今季、新型コロナウイルス感染拡大防止のため開設を見送った舞鶴市の神崎海水浴場(舞鶴市西神崎)

今季、新型コロナウイルス感染拡大防止のため開設を見送った舞鶴市の神崎海水浴場(舞鶴市西神崎)

 舞鶴海上保安部は1日、8月に京都府内の海浜で発生した遊泳中の事故者数が9人(3人死亡)で、昨年の2人(1人死亡)から大幅に増加したと発表した。うち8人の事故は、遊泳区域外や開設の終わった海水浴場など、監視員が配置されず、安全体制が確保されていない場所で起こった。

 8月上旬には、京丹後市の海水浴場周辺の遊泳区域外、下旬には、同市の開設期間が終了した海水浴場で、シュノーケリング中におぼれる事故が相次いだ。事故者は4人で、うち2人が死亡した。

 8月10日には、強風の影響で浮具とともに沖へ流された事故者が舞鶴市と宮津市で計4人発生し、救助された。

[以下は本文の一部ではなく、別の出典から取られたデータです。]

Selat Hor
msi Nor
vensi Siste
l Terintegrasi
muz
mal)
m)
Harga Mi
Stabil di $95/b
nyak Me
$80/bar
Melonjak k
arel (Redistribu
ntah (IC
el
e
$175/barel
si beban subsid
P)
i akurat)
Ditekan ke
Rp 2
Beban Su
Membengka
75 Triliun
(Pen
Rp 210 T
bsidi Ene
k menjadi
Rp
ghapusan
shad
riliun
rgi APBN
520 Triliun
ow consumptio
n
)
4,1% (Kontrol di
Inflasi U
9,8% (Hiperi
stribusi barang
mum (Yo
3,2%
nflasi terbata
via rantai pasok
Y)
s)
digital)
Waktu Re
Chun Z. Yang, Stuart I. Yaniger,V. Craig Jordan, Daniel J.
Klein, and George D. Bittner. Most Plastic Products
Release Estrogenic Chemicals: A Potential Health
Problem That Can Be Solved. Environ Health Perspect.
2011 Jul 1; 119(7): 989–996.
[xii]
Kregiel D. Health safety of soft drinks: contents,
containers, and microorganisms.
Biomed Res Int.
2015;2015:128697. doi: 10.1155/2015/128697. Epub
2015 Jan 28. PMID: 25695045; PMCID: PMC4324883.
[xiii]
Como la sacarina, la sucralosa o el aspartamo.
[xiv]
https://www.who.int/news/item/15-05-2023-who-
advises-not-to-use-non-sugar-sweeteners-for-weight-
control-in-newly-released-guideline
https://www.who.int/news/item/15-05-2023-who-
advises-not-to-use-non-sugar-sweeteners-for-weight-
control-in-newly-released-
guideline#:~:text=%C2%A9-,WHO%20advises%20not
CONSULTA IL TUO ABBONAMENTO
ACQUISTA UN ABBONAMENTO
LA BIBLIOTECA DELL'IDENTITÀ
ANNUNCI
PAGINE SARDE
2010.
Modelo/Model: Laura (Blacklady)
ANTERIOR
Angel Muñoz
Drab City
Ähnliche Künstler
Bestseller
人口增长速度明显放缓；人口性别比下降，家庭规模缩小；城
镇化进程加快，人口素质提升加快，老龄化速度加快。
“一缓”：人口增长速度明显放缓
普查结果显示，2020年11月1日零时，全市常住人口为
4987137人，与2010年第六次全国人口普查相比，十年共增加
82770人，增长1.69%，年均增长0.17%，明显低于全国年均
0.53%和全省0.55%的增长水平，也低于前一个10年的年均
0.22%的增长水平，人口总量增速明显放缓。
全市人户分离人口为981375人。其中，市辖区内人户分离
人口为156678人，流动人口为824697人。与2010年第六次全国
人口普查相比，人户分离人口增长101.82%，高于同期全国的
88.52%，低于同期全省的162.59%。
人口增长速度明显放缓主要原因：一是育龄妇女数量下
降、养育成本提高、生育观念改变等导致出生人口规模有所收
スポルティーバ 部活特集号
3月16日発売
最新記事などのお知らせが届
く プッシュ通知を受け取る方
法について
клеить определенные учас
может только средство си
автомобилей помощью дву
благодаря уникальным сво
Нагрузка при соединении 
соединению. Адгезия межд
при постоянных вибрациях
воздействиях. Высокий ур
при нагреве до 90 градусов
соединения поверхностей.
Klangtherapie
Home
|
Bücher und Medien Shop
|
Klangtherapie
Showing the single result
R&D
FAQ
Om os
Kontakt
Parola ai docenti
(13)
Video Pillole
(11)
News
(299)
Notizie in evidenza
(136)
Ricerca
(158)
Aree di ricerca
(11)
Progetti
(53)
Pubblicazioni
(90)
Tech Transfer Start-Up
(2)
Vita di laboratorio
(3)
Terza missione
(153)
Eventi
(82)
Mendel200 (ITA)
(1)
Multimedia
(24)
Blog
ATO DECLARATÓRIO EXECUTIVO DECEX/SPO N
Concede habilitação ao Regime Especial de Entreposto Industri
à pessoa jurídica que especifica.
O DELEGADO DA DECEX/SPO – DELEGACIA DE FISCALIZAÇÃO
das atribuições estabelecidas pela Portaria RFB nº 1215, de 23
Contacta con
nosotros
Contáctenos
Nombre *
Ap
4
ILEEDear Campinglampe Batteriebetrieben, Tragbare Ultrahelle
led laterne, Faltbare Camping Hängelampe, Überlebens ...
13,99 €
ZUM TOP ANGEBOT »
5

このうち3人は、遊泳区域外や新型コロナウイルスの影響で開設を見送った海水浴場で事故に遭った。30日にも、開設を終えた海水浴場で遊泳中の男性がおぼれて死亡した。

 府内の全海水浴場は8月23日までに開設が終了したが、同保安部は「高温で天気がいい日には見回りや呼び掛けを行う。来年度はシュノーケリングの安全啓発も考える」としている。